Your right to data portability
You have the right, in certain circumstances, to receive a copy of personal information we’ve obtain from you in a structured, commonly used and machine readable format, and to reuse it elsewhere or to ask us to transfer this to a third party of your choice.
Your rights in relation to automated decision-making and profiling
You have the right not to be subject to a decision when it’s based on automatic processing, including profiling, if it produces a legal effect or similarly significantly affects you, unless such profiling is necessary for entering into, or the performance of, a contract between you and us.
Your right to withdraw consent
If we rely on your consent (or explicit consent) as our legal basis for processing your personal information, you have the right to withdraw that consent at any time.
Your right to lodge a complaint with the supervisory authority
If you have a concern about any aspect of our privacy practices, including the way we’ve handled your personal information, you can report it to the relevant supervisory authority.
Please note that some of these rights may be limited where we have an overriding legitimate interest or legal obligation to continue to process the personal information, or where the personal information may be exempt from disclosure due to applicable law, the applicable rules of professional conduct, attorney-client privilege, legal professional privilege, other applicable privileges or protections, or professional secrecy obligations.

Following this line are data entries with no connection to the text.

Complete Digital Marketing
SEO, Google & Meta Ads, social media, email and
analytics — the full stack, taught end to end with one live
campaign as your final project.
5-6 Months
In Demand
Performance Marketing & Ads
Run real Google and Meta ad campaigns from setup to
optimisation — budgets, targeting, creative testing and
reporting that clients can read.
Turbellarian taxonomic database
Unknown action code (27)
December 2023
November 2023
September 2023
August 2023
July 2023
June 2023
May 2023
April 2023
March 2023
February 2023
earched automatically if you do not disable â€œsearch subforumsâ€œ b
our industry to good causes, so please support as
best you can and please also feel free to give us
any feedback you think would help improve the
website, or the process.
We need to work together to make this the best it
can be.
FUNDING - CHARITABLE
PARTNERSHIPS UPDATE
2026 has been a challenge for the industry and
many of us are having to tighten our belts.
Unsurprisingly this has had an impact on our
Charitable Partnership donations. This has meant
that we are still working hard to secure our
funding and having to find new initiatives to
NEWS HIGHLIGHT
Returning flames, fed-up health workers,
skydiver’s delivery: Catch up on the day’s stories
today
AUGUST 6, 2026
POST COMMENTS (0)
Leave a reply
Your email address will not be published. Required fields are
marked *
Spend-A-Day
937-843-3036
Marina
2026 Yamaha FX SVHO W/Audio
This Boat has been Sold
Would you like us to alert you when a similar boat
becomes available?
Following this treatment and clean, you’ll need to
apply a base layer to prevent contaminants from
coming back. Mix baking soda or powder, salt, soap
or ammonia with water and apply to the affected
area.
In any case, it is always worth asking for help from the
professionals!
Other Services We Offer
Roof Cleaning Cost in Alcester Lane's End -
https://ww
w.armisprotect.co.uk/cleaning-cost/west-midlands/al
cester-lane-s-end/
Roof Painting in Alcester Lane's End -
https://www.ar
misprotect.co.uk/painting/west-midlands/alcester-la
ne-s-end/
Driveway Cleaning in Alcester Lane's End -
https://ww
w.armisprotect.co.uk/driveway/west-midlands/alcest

Collection of information by third-party sites and sponsors
The Site contains links to other sites whose information practices may be different than ours. Visitors should consult the other sites’ privacy notices as Accessible.org has no control over information that is submitted to or collected by these third parties.
The Site is not for use by children under the age of sixteen (16) years, and we do not knowingly collect, store, share or use the personal information of children under 16 years. If you are under the age of 16 years, please do not provide any personal information, even if prompted by the Site to do so. If you are under the age of 16 years and you believe you have provided personal information to us, please ask your parent(s) or guardian(s) to notify us and we will delete all such personal information.
Changes to this GDPR privacy notice
We may make changes to this GDPR Privacy Notice from time to time, to reflect changes in our practices. We may also make changes as required to comply with changes in applicable law or regulatory requirements. Where we materially change this Policy, we will take steps to notify you (such as by posting a notice on the Site or via email), and where required by applicable law to obtain your consent.
How to contact us?
If you have any questions about this GDPR Privacy Notice or want to exercise your rights set out in this GDPR Privacy Notice, please contact us at email@example.com.
Accessible.org, as independent data controller of the personal information collected via the Site, will work to appropriately respond to your inquiries or requests related to that personal information.